The dermis represents the main portion of the skin and is about 3 mm thick. It is divided into two layers, the superficial portion is called papillary dermis and the deeper part is called reticular dermis. It consists of a network of fibrous tissue which supports the glands, hair follicles, blood vessels, lymphatics and nerves. The fibres are collagen fibres, elastic fibres and ground substance. Collagen fibres form the bulk of the dermis. Immature collagen fibres are known as reticulum. The elastic fibres are present in between the collagen bundles. A gelatinous material called ground substance is found in between these fibres.
Three types of cells are found in the dermis, namely fibroblast, histiocyte and mast cells.

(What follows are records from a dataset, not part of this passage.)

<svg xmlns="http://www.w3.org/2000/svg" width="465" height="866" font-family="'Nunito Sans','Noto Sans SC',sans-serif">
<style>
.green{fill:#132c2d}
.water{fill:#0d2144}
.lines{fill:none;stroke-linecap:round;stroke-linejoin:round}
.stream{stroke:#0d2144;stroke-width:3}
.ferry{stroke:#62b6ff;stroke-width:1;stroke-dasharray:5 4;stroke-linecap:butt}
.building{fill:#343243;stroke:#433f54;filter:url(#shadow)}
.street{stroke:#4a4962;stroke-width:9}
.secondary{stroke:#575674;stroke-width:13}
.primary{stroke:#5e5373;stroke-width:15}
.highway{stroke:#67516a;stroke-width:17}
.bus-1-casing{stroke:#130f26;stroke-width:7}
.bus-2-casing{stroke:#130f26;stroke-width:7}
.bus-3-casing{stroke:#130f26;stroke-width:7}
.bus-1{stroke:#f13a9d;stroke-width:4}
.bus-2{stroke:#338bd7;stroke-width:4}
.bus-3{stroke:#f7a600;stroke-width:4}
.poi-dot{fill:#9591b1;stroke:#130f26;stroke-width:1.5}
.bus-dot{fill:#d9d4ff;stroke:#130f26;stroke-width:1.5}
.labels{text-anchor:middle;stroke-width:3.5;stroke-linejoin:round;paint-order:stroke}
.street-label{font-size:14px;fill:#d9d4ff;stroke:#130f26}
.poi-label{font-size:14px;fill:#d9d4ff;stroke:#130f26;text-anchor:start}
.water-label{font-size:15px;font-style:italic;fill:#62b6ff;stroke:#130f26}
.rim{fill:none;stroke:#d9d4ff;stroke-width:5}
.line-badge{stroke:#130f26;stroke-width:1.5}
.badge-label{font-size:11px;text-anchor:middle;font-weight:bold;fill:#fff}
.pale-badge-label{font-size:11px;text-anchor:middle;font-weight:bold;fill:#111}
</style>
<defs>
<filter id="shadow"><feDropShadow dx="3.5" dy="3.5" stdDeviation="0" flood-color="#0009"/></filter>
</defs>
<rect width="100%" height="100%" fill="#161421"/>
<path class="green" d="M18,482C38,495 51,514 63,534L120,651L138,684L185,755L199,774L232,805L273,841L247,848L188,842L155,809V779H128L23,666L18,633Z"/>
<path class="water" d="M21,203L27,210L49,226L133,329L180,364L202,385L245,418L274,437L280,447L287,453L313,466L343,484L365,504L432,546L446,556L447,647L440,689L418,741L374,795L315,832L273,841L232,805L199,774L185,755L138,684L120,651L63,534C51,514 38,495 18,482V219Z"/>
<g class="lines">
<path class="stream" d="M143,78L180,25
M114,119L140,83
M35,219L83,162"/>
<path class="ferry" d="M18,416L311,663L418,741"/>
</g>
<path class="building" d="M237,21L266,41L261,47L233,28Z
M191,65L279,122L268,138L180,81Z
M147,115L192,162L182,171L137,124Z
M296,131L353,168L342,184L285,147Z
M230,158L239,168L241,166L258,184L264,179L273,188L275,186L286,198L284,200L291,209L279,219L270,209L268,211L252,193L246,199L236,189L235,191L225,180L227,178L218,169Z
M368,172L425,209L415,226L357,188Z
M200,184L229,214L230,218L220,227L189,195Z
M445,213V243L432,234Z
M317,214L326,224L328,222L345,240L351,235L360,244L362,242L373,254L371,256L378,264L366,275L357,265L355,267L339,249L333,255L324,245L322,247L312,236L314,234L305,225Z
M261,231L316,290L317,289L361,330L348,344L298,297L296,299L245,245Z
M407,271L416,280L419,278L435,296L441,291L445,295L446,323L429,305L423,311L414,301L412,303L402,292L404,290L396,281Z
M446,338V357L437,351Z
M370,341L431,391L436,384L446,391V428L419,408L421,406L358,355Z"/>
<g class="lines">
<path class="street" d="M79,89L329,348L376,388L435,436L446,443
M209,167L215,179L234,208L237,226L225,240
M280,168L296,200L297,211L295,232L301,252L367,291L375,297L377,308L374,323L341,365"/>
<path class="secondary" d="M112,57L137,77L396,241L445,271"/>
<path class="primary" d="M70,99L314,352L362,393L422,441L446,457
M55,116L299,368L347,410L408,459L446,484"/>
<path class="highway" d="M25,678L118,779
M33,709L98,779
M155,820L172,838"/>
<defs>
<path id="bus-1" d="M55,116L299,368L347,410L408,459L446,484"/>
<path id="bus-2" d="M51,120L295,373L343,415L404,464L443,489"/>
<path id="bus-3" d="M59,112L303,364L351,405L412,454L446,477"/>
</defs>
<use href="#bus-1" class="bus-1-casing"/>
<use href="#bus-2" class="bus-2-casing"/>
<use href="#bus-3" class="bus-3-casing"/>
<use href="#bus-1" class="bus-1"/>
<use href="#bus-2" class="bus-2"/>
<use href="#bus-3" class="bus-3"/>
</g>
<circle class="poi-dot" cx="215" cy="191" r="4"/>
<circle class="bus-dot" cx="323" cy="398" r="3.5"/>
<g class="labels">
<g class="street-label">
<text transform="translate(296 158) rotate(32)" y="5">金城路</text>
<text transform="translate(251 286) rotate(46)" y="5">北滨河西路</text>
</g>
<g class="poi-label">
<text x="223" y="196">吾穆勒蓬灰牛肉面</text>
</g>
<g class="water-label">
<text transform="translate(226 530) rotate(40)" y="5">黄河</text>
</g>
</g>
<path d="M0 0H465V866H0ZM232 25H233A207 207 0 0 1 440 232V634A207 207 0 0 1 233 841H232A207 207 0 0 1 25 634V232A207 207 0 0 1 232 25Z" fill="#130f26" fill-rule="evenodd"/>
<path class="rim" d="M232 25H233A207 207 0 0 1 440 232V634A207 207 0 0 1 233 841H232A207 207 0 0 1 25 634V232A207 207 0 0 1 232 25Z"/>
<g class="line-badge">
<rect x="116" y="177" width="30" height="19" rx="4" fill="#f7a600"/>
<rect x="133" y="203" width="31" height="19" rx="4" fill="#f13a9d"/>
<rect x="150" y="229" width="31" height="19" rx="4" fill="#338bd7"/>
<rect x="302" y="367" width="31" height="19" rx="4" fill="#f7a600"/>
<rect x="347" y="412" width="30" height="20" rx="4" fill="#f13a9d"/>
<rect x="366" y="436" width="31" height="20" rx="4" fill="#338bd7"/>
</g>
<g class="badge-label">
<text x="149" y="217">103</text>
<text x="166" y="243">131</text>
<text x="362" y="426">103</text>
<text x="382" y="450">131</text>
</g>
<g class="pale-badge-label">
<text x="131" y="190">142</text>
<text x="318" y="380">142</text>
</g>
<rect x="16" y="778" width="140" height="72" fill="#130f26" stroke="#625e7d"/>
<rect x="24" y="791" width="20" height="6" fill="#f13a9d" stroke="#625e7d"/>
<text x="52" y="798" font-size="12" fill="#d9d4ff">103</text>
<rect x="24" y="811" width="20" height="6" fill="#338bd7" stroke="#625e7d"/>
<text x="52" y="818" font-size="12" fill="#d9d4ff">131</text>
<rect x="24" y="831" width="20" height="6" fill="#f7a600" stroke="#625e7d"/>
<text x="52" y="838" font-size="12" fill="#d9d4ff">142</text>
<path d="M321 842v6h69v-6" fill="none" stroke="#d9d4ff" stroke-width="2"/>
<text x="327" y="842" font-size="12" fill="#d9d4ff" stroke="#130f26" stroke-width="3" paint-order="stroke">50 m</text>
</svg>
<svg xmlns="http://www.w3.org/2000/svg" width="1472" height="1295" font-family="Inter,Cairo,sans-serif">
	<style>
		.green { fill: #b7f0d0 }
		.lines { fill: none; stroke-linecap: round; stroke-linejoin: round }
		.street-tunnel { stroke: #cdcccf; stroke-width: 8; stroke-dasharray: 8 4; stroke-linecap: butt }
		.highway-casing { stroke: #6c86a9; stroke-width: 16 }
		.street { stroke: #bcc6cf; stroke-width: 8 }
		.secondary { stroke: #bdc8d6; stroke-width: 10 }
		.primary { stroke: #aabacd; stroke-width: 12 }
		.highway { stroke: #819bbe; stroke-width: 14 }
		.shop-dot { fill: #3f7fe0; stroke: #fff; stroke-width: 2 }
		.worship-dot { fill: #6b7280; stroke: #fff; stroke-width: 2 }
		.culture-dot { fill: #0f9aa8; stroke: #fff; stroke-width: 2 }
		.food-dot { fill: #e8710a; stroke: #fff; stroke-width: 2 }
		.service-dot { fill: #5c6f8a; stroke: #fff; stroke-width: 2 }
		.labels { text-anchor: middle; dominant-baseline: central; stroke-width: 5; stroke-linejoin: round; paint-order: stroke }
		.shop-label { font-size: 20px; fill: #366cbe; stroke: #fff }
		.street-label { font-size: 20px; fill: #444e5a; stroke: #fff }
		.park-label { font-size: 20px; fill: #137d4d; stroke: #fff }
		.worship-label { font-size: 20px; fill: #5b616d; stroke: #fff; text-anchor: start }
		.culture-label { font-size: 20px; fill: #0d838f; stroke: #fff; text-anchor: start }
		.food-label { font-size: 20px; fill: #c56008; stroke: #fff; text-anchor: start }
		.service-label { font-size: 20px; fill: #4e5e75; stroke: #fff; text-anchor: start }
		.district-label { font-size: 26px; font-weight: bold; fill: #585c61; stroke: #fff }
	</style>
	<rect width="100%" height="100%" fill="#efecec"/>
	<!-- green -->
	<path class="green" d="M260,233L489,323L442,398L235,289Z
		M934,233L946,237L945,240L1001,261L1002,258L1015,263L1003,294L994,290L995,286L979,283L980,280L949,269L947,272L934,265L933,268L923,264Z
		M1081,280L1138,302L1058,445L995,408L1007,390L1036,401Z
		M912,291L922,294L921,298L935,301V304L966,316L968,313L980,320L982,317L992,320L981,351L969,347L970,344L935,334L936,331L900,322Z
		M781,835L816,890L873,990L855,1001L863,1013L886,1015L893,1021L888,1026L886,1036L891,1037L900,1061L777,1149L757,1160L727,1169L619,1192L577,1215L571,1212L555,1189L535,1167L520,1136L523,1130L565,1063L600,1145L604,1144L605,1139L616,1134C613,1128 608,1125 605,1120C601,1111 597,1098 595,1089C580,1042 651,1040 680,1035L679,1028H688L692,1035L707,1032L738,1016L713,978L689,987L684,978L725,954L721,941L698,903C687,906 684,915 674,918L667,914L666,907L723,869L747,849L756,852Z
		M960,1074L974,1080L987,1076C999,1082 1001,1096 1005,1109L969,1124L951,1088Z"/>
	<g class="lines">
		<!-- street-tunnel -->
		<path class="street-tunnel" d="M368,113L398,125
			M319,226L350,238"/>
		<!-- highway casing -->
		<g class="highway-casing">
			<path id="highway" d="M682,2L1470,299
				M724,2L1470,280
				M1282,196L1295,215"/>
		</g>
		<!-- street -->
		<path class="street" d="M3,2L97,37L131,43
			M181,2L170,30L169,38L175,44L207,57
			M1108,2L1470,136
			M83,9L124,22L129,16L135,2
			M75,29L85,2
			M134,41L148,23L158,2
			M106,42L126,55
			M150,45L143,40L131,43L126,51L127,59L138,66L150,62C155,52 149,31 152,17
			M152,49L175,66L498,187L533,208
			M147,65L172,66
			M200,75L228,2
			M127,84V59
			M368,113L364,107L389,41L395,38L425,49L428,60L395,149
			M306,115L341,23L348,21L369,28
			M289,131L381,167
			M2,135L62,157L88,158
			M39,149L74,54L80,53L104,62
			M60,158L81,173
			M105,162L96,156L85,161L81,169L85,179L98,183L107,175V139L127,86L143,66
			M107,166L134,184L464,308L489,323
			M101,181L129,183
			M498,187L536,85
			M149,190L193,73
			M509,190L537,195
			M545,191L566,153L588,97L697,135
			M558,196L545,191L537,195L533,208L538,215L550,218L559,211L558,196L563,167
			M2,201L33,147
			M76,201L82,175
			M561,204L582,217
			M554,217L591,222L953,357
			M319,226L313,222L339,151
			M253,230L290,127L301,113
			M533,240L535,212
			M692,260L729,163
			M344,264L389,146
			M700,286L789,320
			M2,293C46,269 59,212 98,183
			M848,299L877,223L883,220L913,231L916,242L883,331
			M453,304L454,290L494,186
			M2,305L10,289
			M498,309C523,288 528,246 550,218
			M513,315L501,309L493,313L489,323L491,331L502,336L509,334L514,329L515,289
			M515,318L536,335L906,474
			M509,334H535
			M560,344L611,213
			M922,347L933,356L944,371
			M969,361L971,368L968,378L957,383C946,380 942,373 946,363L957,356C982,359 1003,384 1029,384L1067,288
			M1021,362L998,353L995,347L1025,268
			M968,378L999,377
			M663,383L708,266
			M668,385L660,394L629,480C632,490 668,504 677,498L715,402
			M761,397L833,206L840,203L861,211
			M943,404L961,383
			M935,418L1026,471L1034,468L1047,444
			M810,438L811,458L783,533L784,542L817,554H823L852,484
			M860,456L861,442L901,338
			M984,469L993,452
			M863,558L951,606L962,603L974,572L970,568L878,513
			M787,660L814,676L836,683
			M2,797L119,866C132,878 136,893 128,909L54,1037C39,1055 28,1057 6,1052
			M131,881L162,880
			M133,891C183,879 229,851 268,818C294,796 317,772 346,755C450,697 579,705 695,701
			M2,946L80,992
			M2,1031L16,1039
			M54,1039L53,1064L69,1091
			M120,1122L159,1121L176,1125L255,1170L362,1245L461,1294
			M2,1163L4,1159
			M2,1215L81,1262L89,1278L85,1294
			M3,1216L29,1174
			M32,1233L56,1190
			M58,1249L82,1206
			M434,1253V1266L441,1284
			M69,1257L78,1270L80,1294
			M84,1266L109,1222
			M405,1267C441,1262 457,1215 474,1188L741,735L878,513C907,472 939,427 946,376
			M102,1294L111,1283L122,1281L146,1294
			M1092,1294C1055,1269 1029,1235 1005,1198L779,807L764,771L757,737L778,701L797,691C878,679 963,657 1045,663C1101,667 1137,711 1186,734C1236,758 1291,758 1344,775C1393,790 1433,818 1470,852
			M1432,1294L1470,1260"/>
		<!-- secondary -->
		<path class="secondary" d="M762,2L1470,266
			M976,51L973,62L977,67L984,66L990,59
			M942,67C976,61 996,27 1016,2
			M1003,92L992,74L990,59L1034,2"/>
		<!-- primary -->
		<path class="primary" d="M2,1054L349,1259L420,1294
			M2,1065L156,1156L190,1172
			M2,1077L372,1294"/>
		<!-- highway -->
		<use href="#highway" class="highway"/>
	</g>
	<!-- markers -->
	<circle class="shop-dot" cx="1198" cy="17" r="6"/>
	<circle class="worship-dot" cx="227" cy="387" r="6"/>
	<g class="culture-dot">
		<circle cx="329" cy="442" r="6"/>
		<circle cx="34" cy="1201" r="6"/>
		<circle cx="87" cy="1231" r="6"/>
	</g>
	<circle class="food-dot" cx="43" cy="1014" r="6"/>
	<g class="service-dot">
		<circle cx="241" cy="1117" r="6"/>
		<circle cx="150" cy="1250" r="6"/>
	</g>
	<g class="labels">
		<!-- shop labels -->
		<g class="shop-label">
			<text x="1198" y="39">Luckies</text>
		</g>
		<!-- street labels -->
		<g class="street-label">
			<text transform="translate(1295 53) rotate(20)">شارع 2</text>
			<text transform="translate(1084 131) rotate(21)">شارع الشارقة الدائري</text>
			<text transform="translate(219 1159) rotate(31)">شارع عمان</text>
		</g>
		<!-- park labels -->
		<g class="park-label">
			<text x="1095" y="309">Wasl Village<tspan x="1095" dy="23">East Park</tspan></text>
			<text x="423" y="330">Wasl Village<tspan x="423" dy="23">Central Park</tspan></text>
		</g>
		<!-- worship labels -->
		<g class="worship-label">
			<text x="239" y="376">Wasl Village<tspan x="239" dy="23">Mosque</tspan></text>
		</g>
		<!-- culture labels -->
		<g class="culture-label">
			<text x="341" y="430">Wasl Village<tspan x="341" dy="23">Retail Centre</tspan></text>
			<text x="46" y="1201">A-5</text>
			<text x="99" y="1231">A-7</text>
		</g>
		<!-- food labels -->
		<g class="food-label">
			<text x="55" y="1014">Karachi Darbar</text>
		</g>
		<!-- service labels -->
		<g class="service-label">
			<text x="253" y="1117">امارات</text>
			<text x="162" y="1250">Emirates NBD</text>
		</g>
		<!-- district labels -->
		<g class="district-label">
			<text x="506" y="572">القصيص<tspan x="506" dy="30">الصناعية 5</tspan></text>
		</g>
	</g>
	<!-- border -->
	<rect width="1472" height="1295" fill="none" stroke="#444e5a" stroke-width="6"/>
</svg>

Fibroblasts are spindle-shaped cells responsible for the production of reticulum, collagen and possibly elastic fibres too. Histiocyte is difficult to differentiate from fibroblast except that it has power of phagocytosis. Mast cells are seen by special staining and are responsible for the production and release of heparin and histamine.
The subcutaneous tissue, the innermost layer of the skin, consists of fat. It varies in thickness from place to place being maximum in palms and soles and almost absent in the eyelids.
Blood supply of the skin is through a large number of arteries which anastomose in the subdermal region, from which arterioles ascend into the dermis. These are again interconnected to each other. From this the arterioles run upward and form a second network of subpapillary capillary plexus in the upper dermis. Terminal arterioles ascend from there to the papillae forming capillary loops which drain into connecting venules.
Blood returns to the large veins in subcutaneous tissue through four venous networks of increasing size lying parallel to the surface.
The arterial portion of the vascular system is contractile due to the presence of muscles in its wall whereas capillaries and small veins are not contractile and are like an inert tube. 3The temperature of the skin depends on the rate of blood flow—greater the rate, warmer is the skin.
The skin contains a good network of lymphatics which drain into a few large vessels in the subcutaneous tissue. The main function of the lymphatics is to drain away protein particles which are too large to be drained by the venous part of capillary circulation.
The nerve supply of the skin consists of a motor sympathetic part arising from the sympathetic ganglions and sensory part arising from the dorsal root ganglions. Adrenergic fibres of the sympathetic part innervate the blood vessels, errector pilorum muscles and apocrine ducts and are responsible for contractions and constriction of the structures supplied. The cholinergic fibres supply sweat glands.
Sensory part of the nerve breaks up into numerous fine terminals in between the epidermal cells which present as free nerve endings and also as specialised nerve endings in the dermis and around cutaneous appendages. These nerve ending carry the sensations of touch, pain, temperature, wetness and itch.
The most important function of the skin is to protect the body by various means and mechanisms. Due to constant shedding of stratum corneum it acts as a mechanical barrier and does not allow organisms to stay or penetrate into the skin. Triglycerides, free fatty acids, etc. produced from the breakdown of sebum act as antibacterial agents. Sebum secreted from sebaceous glands makes the skin supple. Melanin produced by the melanocytes present in the basal layer of the epidermis protects the body from ultra-violet radiation. Langerhans cells present in the epidermis phagocytose agents which invade the skin. Body temperature is controlled by sweat glands through secretion and evaporation of sweat. Vitamin D is synthesised in the skin in the presence of sunlight.